The throng, horde, torrent, stream, the pure rush and gush of humanity, coursing like lifeblood through Union Station, cannot help but impress, even surprise, and carries for me a message of hope. I arrived at 8 a.m. in a taxi with my sister and niece, to put them on a train. A bit bleary, I went to search for a coffee. The station wasn’t busy—it was mobbed.
The workers, the students, the bureaucrats, and even the downtrodden of our nation’s metropolis are on their feet—in running shoes, leather dress shoes, clogs, loafers, fuzzy boots, thick-soled sneakers, pull on boots, carrying backpacks and briefcases and grocery bags; many with earbuds, all walking with firm resolve from the train station into the maw of 10 matching doors with signs above that say TTC/Front St.
Everyone wears a winter coat.
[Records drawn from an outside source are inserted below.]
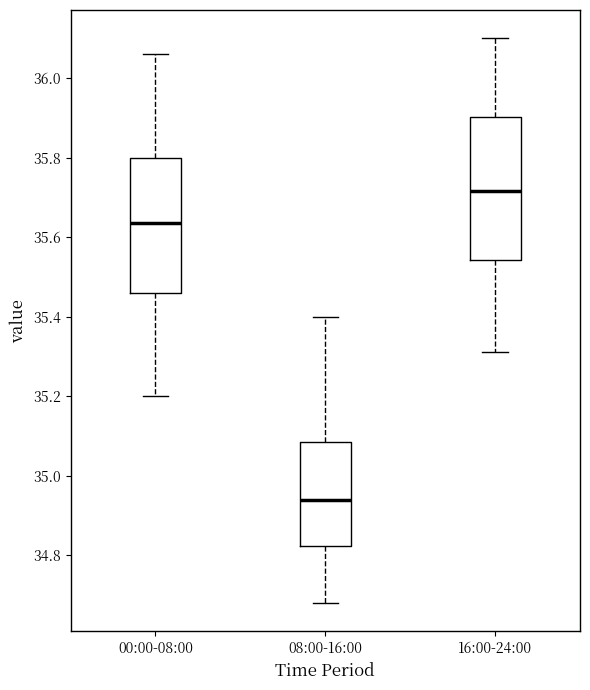

Reading left to right, read every box against the y-axis: the position of its median line, the range the box covers, and the ends of its whiskers. The values are not printed on the chart, so give them approximately, as read against the axis.

00:00-08:00: median 35.64, box 35.46 to 35.80, whiskers 35.20 to 36.06
08:00-16:00: median 34.94, box 34.82 to 35.08, whiskers 34.68 to 35.40
16:00-24:00: median 35.72, box 35.54 to 35.90, whiskers 35.32 to 36.10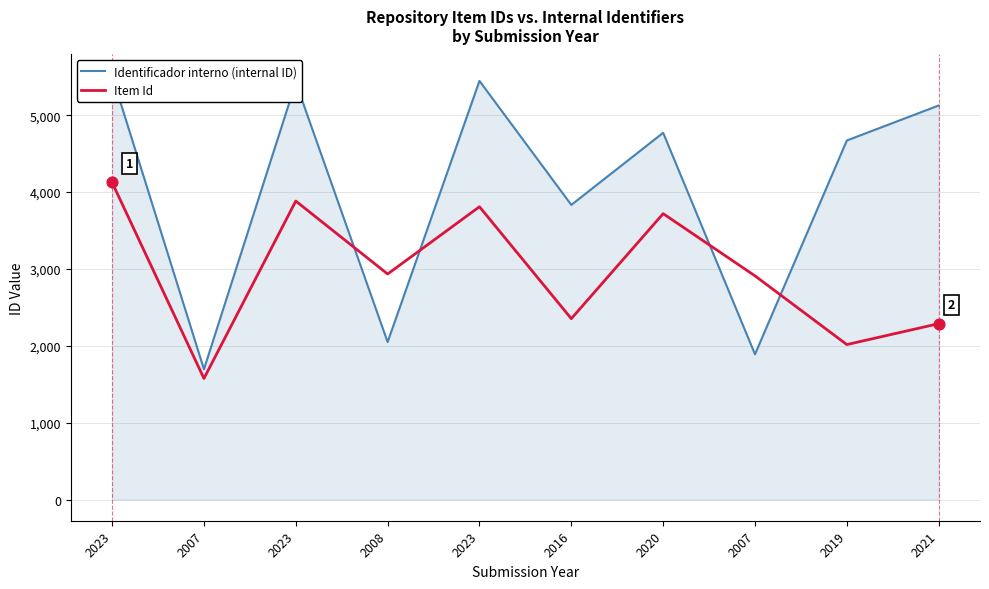

Is the value of Item Id at 2021 greater than the value of Identificador interno (internal ID) at 2023?

No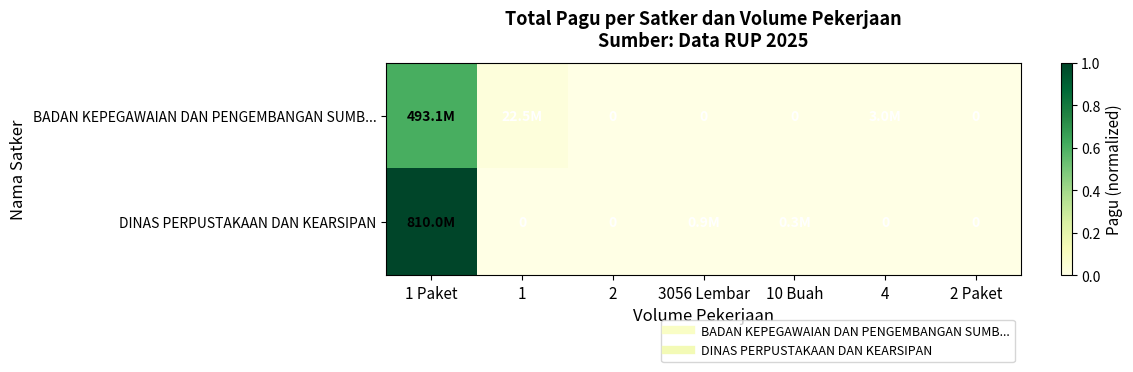

Rank the series at 1 Paket from lowest to highest value.

BADAN KEPEGAWAIAN DAN PENGEMBANGAN SUMB..., DINAS PERPUSTAKAAN DAN KEARSIPAN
Some wear knit hats or earmuffs; many have hijabs. Suits are rare—maybe no one wears a suit anymore, or maybe the tycoons of Bay Street got here earlier to hunt and kill for their meat.
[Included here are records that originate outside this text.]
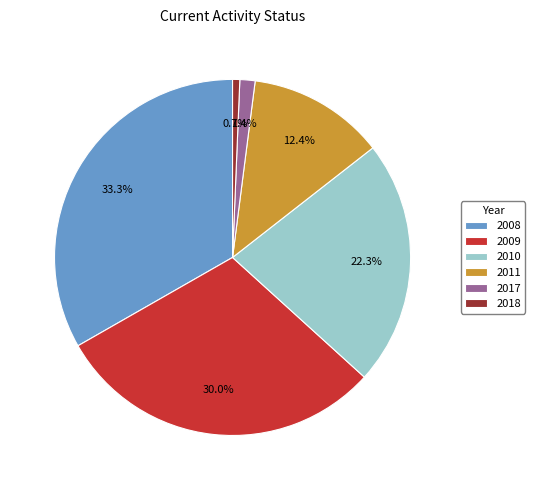

Approximately how many times larger is the value at 2011 compared to 2009?

0.4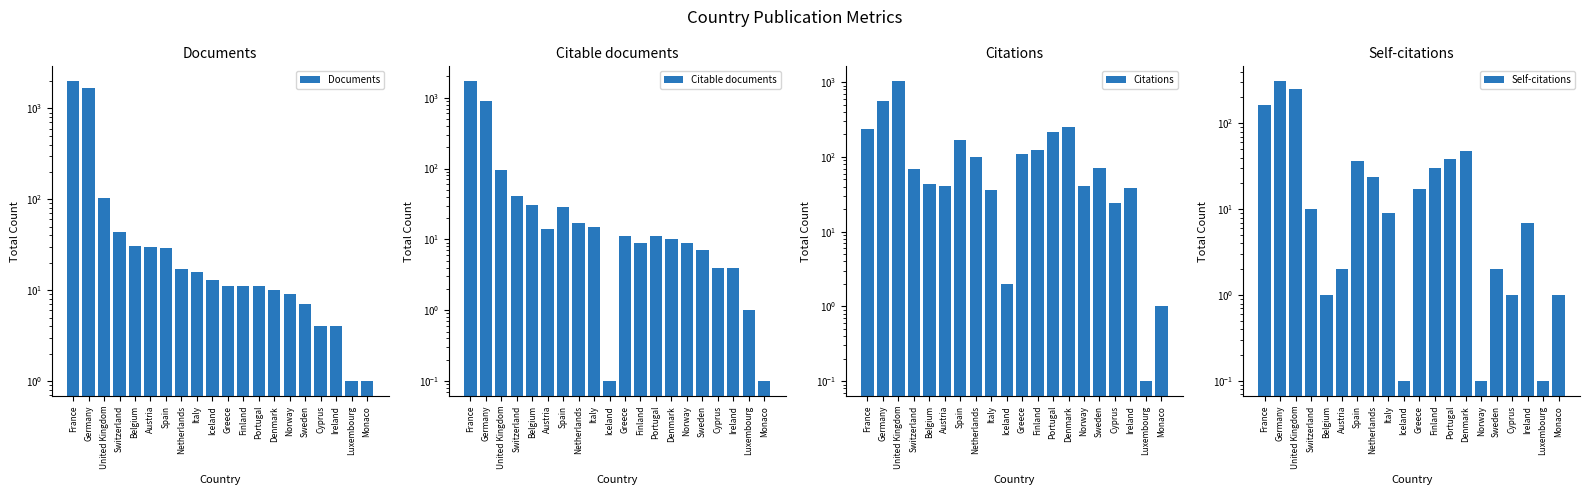

Between Switzerland and Ireland, which series saw the biggest shift?

Documents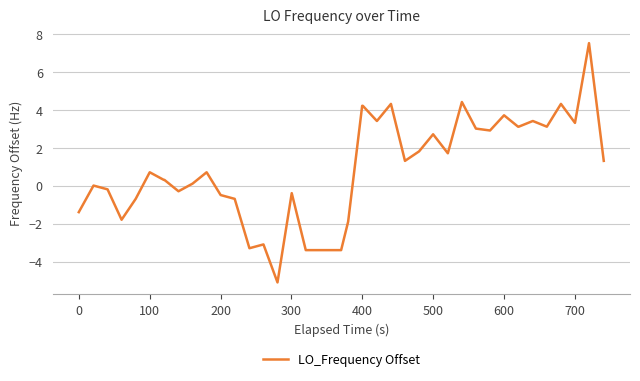

What is the difference between the maximum and minimum values?

12.6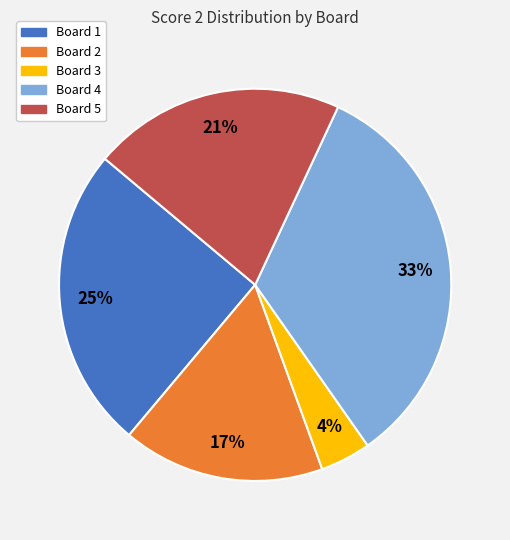

True or false: Board 3 accounts for 4% of the total.

True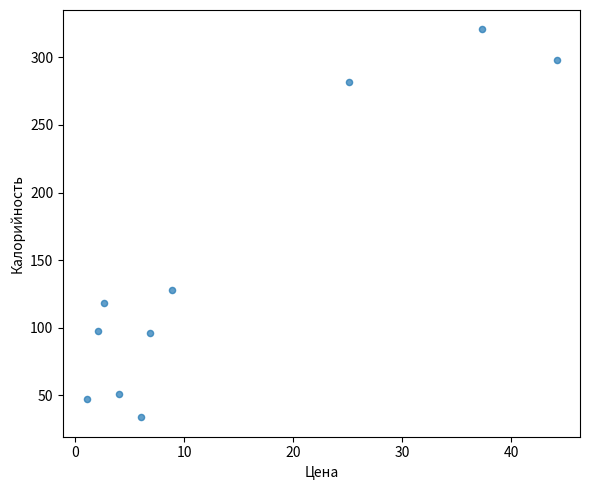

What is the average X value?

13.8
I find Arabica, a temple to coffee in pure white with four-metre ceilings that looks more like the lobby of an investment bank. Its Corian countertop, a spot to gulp a latte, faces soaring windows with a view to the river of humanity. The glass cuts off sound, so the footsteps of thousands on the terrazzo are silent and any murmur from thousands of phone calls is muted. Here they come: commuters arriving on the GO Trains for work in Toronto.
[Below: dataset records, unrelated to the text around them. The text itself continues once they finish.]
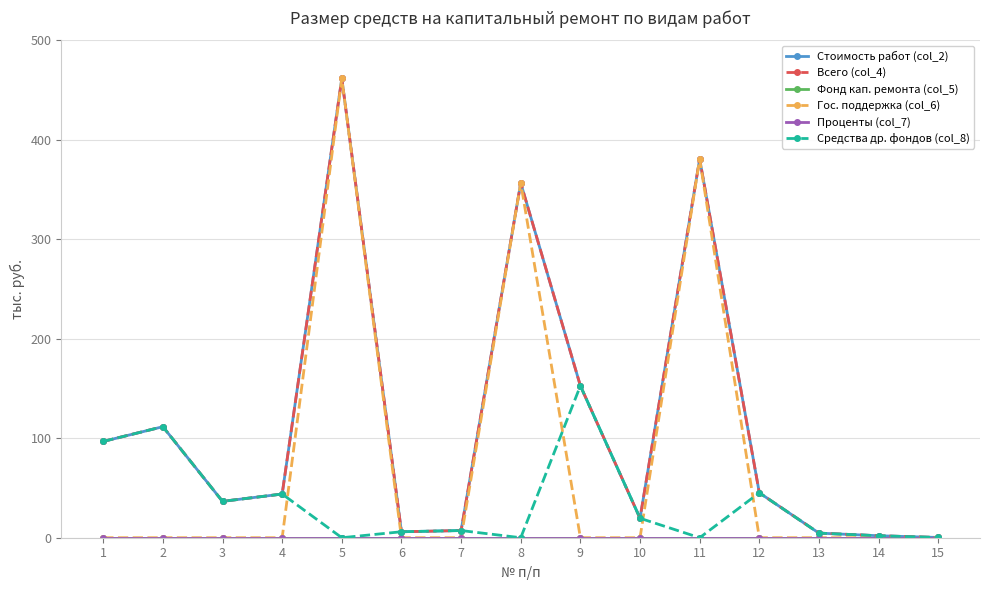

True or false: Всего (col_4) and Средства др. фондов (col_8) cross at least once.

False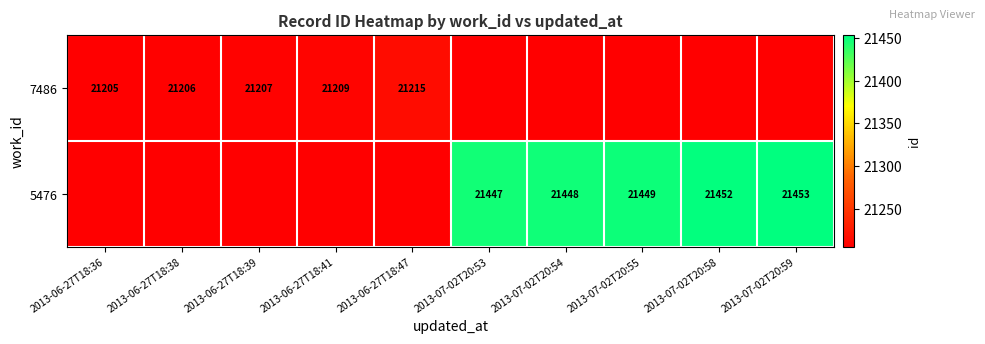

What is the sum of the 5476 values at 2013-07-02T20:59 and 2013-07-02T20:54?

42901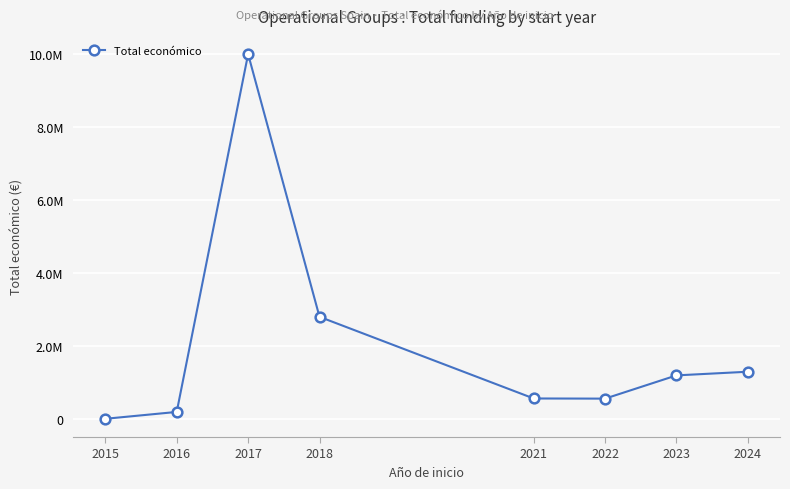

Does the chart have visible grid lines?

Yes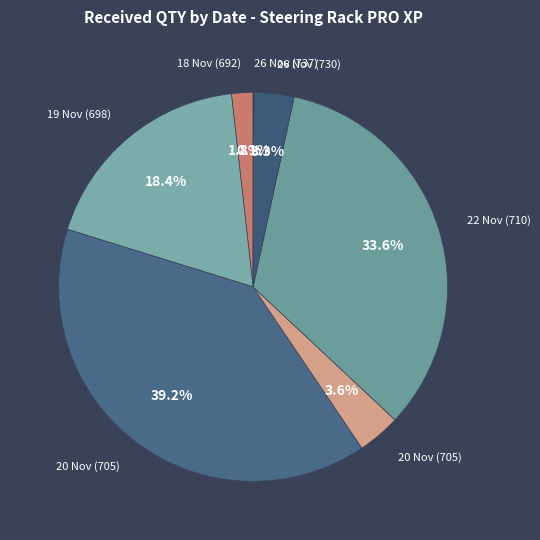

Which slice is the largest?

20/11/2021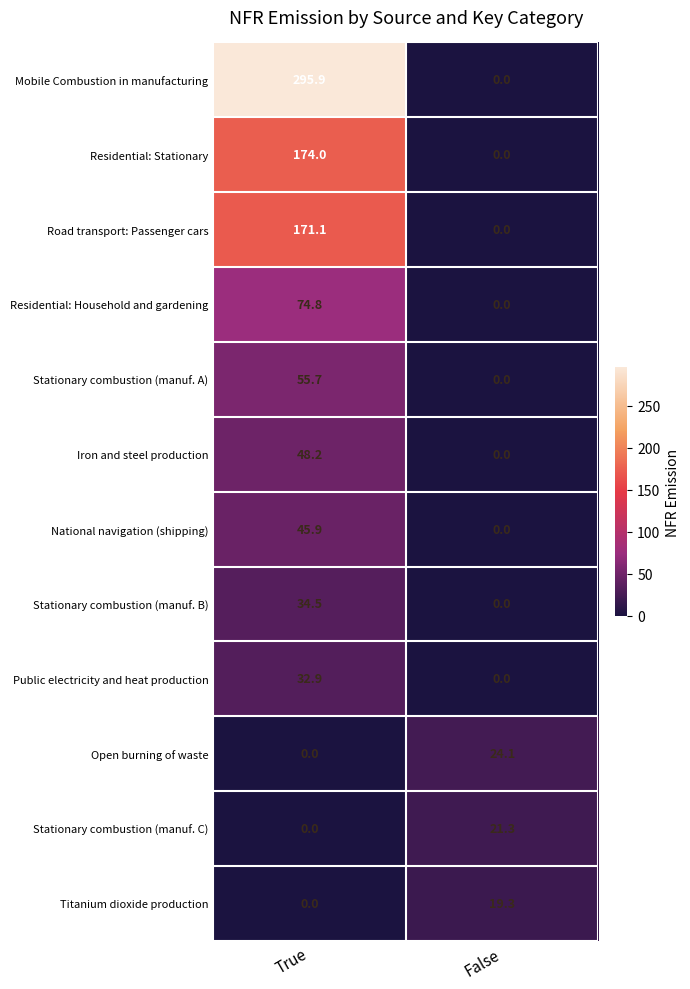

Where does the Mobile Combustion in manufacturing series first go above 295?

True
Nine screens, one above each pair of doorways and each screen the size of the doorway, blanket the citizenry with ads—for deodorant, for the Royal Ontario Museum during March Break, for Uber Eats, Expedia, Bell Pure Fibre, Skip the Dishes—each ad lasting five seconds, so that each person sees, or maybe just senses, since few consciously look up at them—the insistent glare of capitalism. As they stampede into the city to produce, the screens remind them to consume.
But it is the scale of this daily migration, this rhythm of transit, that impresses me. I think of US President Donald Trump’s tariff threats and drive to cripple the Canadian economy and force us to subdue to US imperial ambition, and I can’t help hope that this audacious display of morning resolve from a marching, orderly, confident, determined, driven army of the city, all troops flowing through a sparkling new glittering concourse, or stopping at Arabica to order coffee from Iris, who has a black bob of hair and is endlessly smiling, is proof that Canada will overcome.
When did this new Union Station come to be, anyway? How did I miss the unfolding of this jewel for transportation from the crysalis of interminable construction? As I listen to the “whap!” of the metal spoons stirring endless metal cups of frothed milk and the woman calling the orders—”number 56!” I feel confidence in our nation’s future. It took awhile (I wrote my first story about planned renovations at Union Station 18 years ago) years ago), but if we can make our station work this well, we will be okay.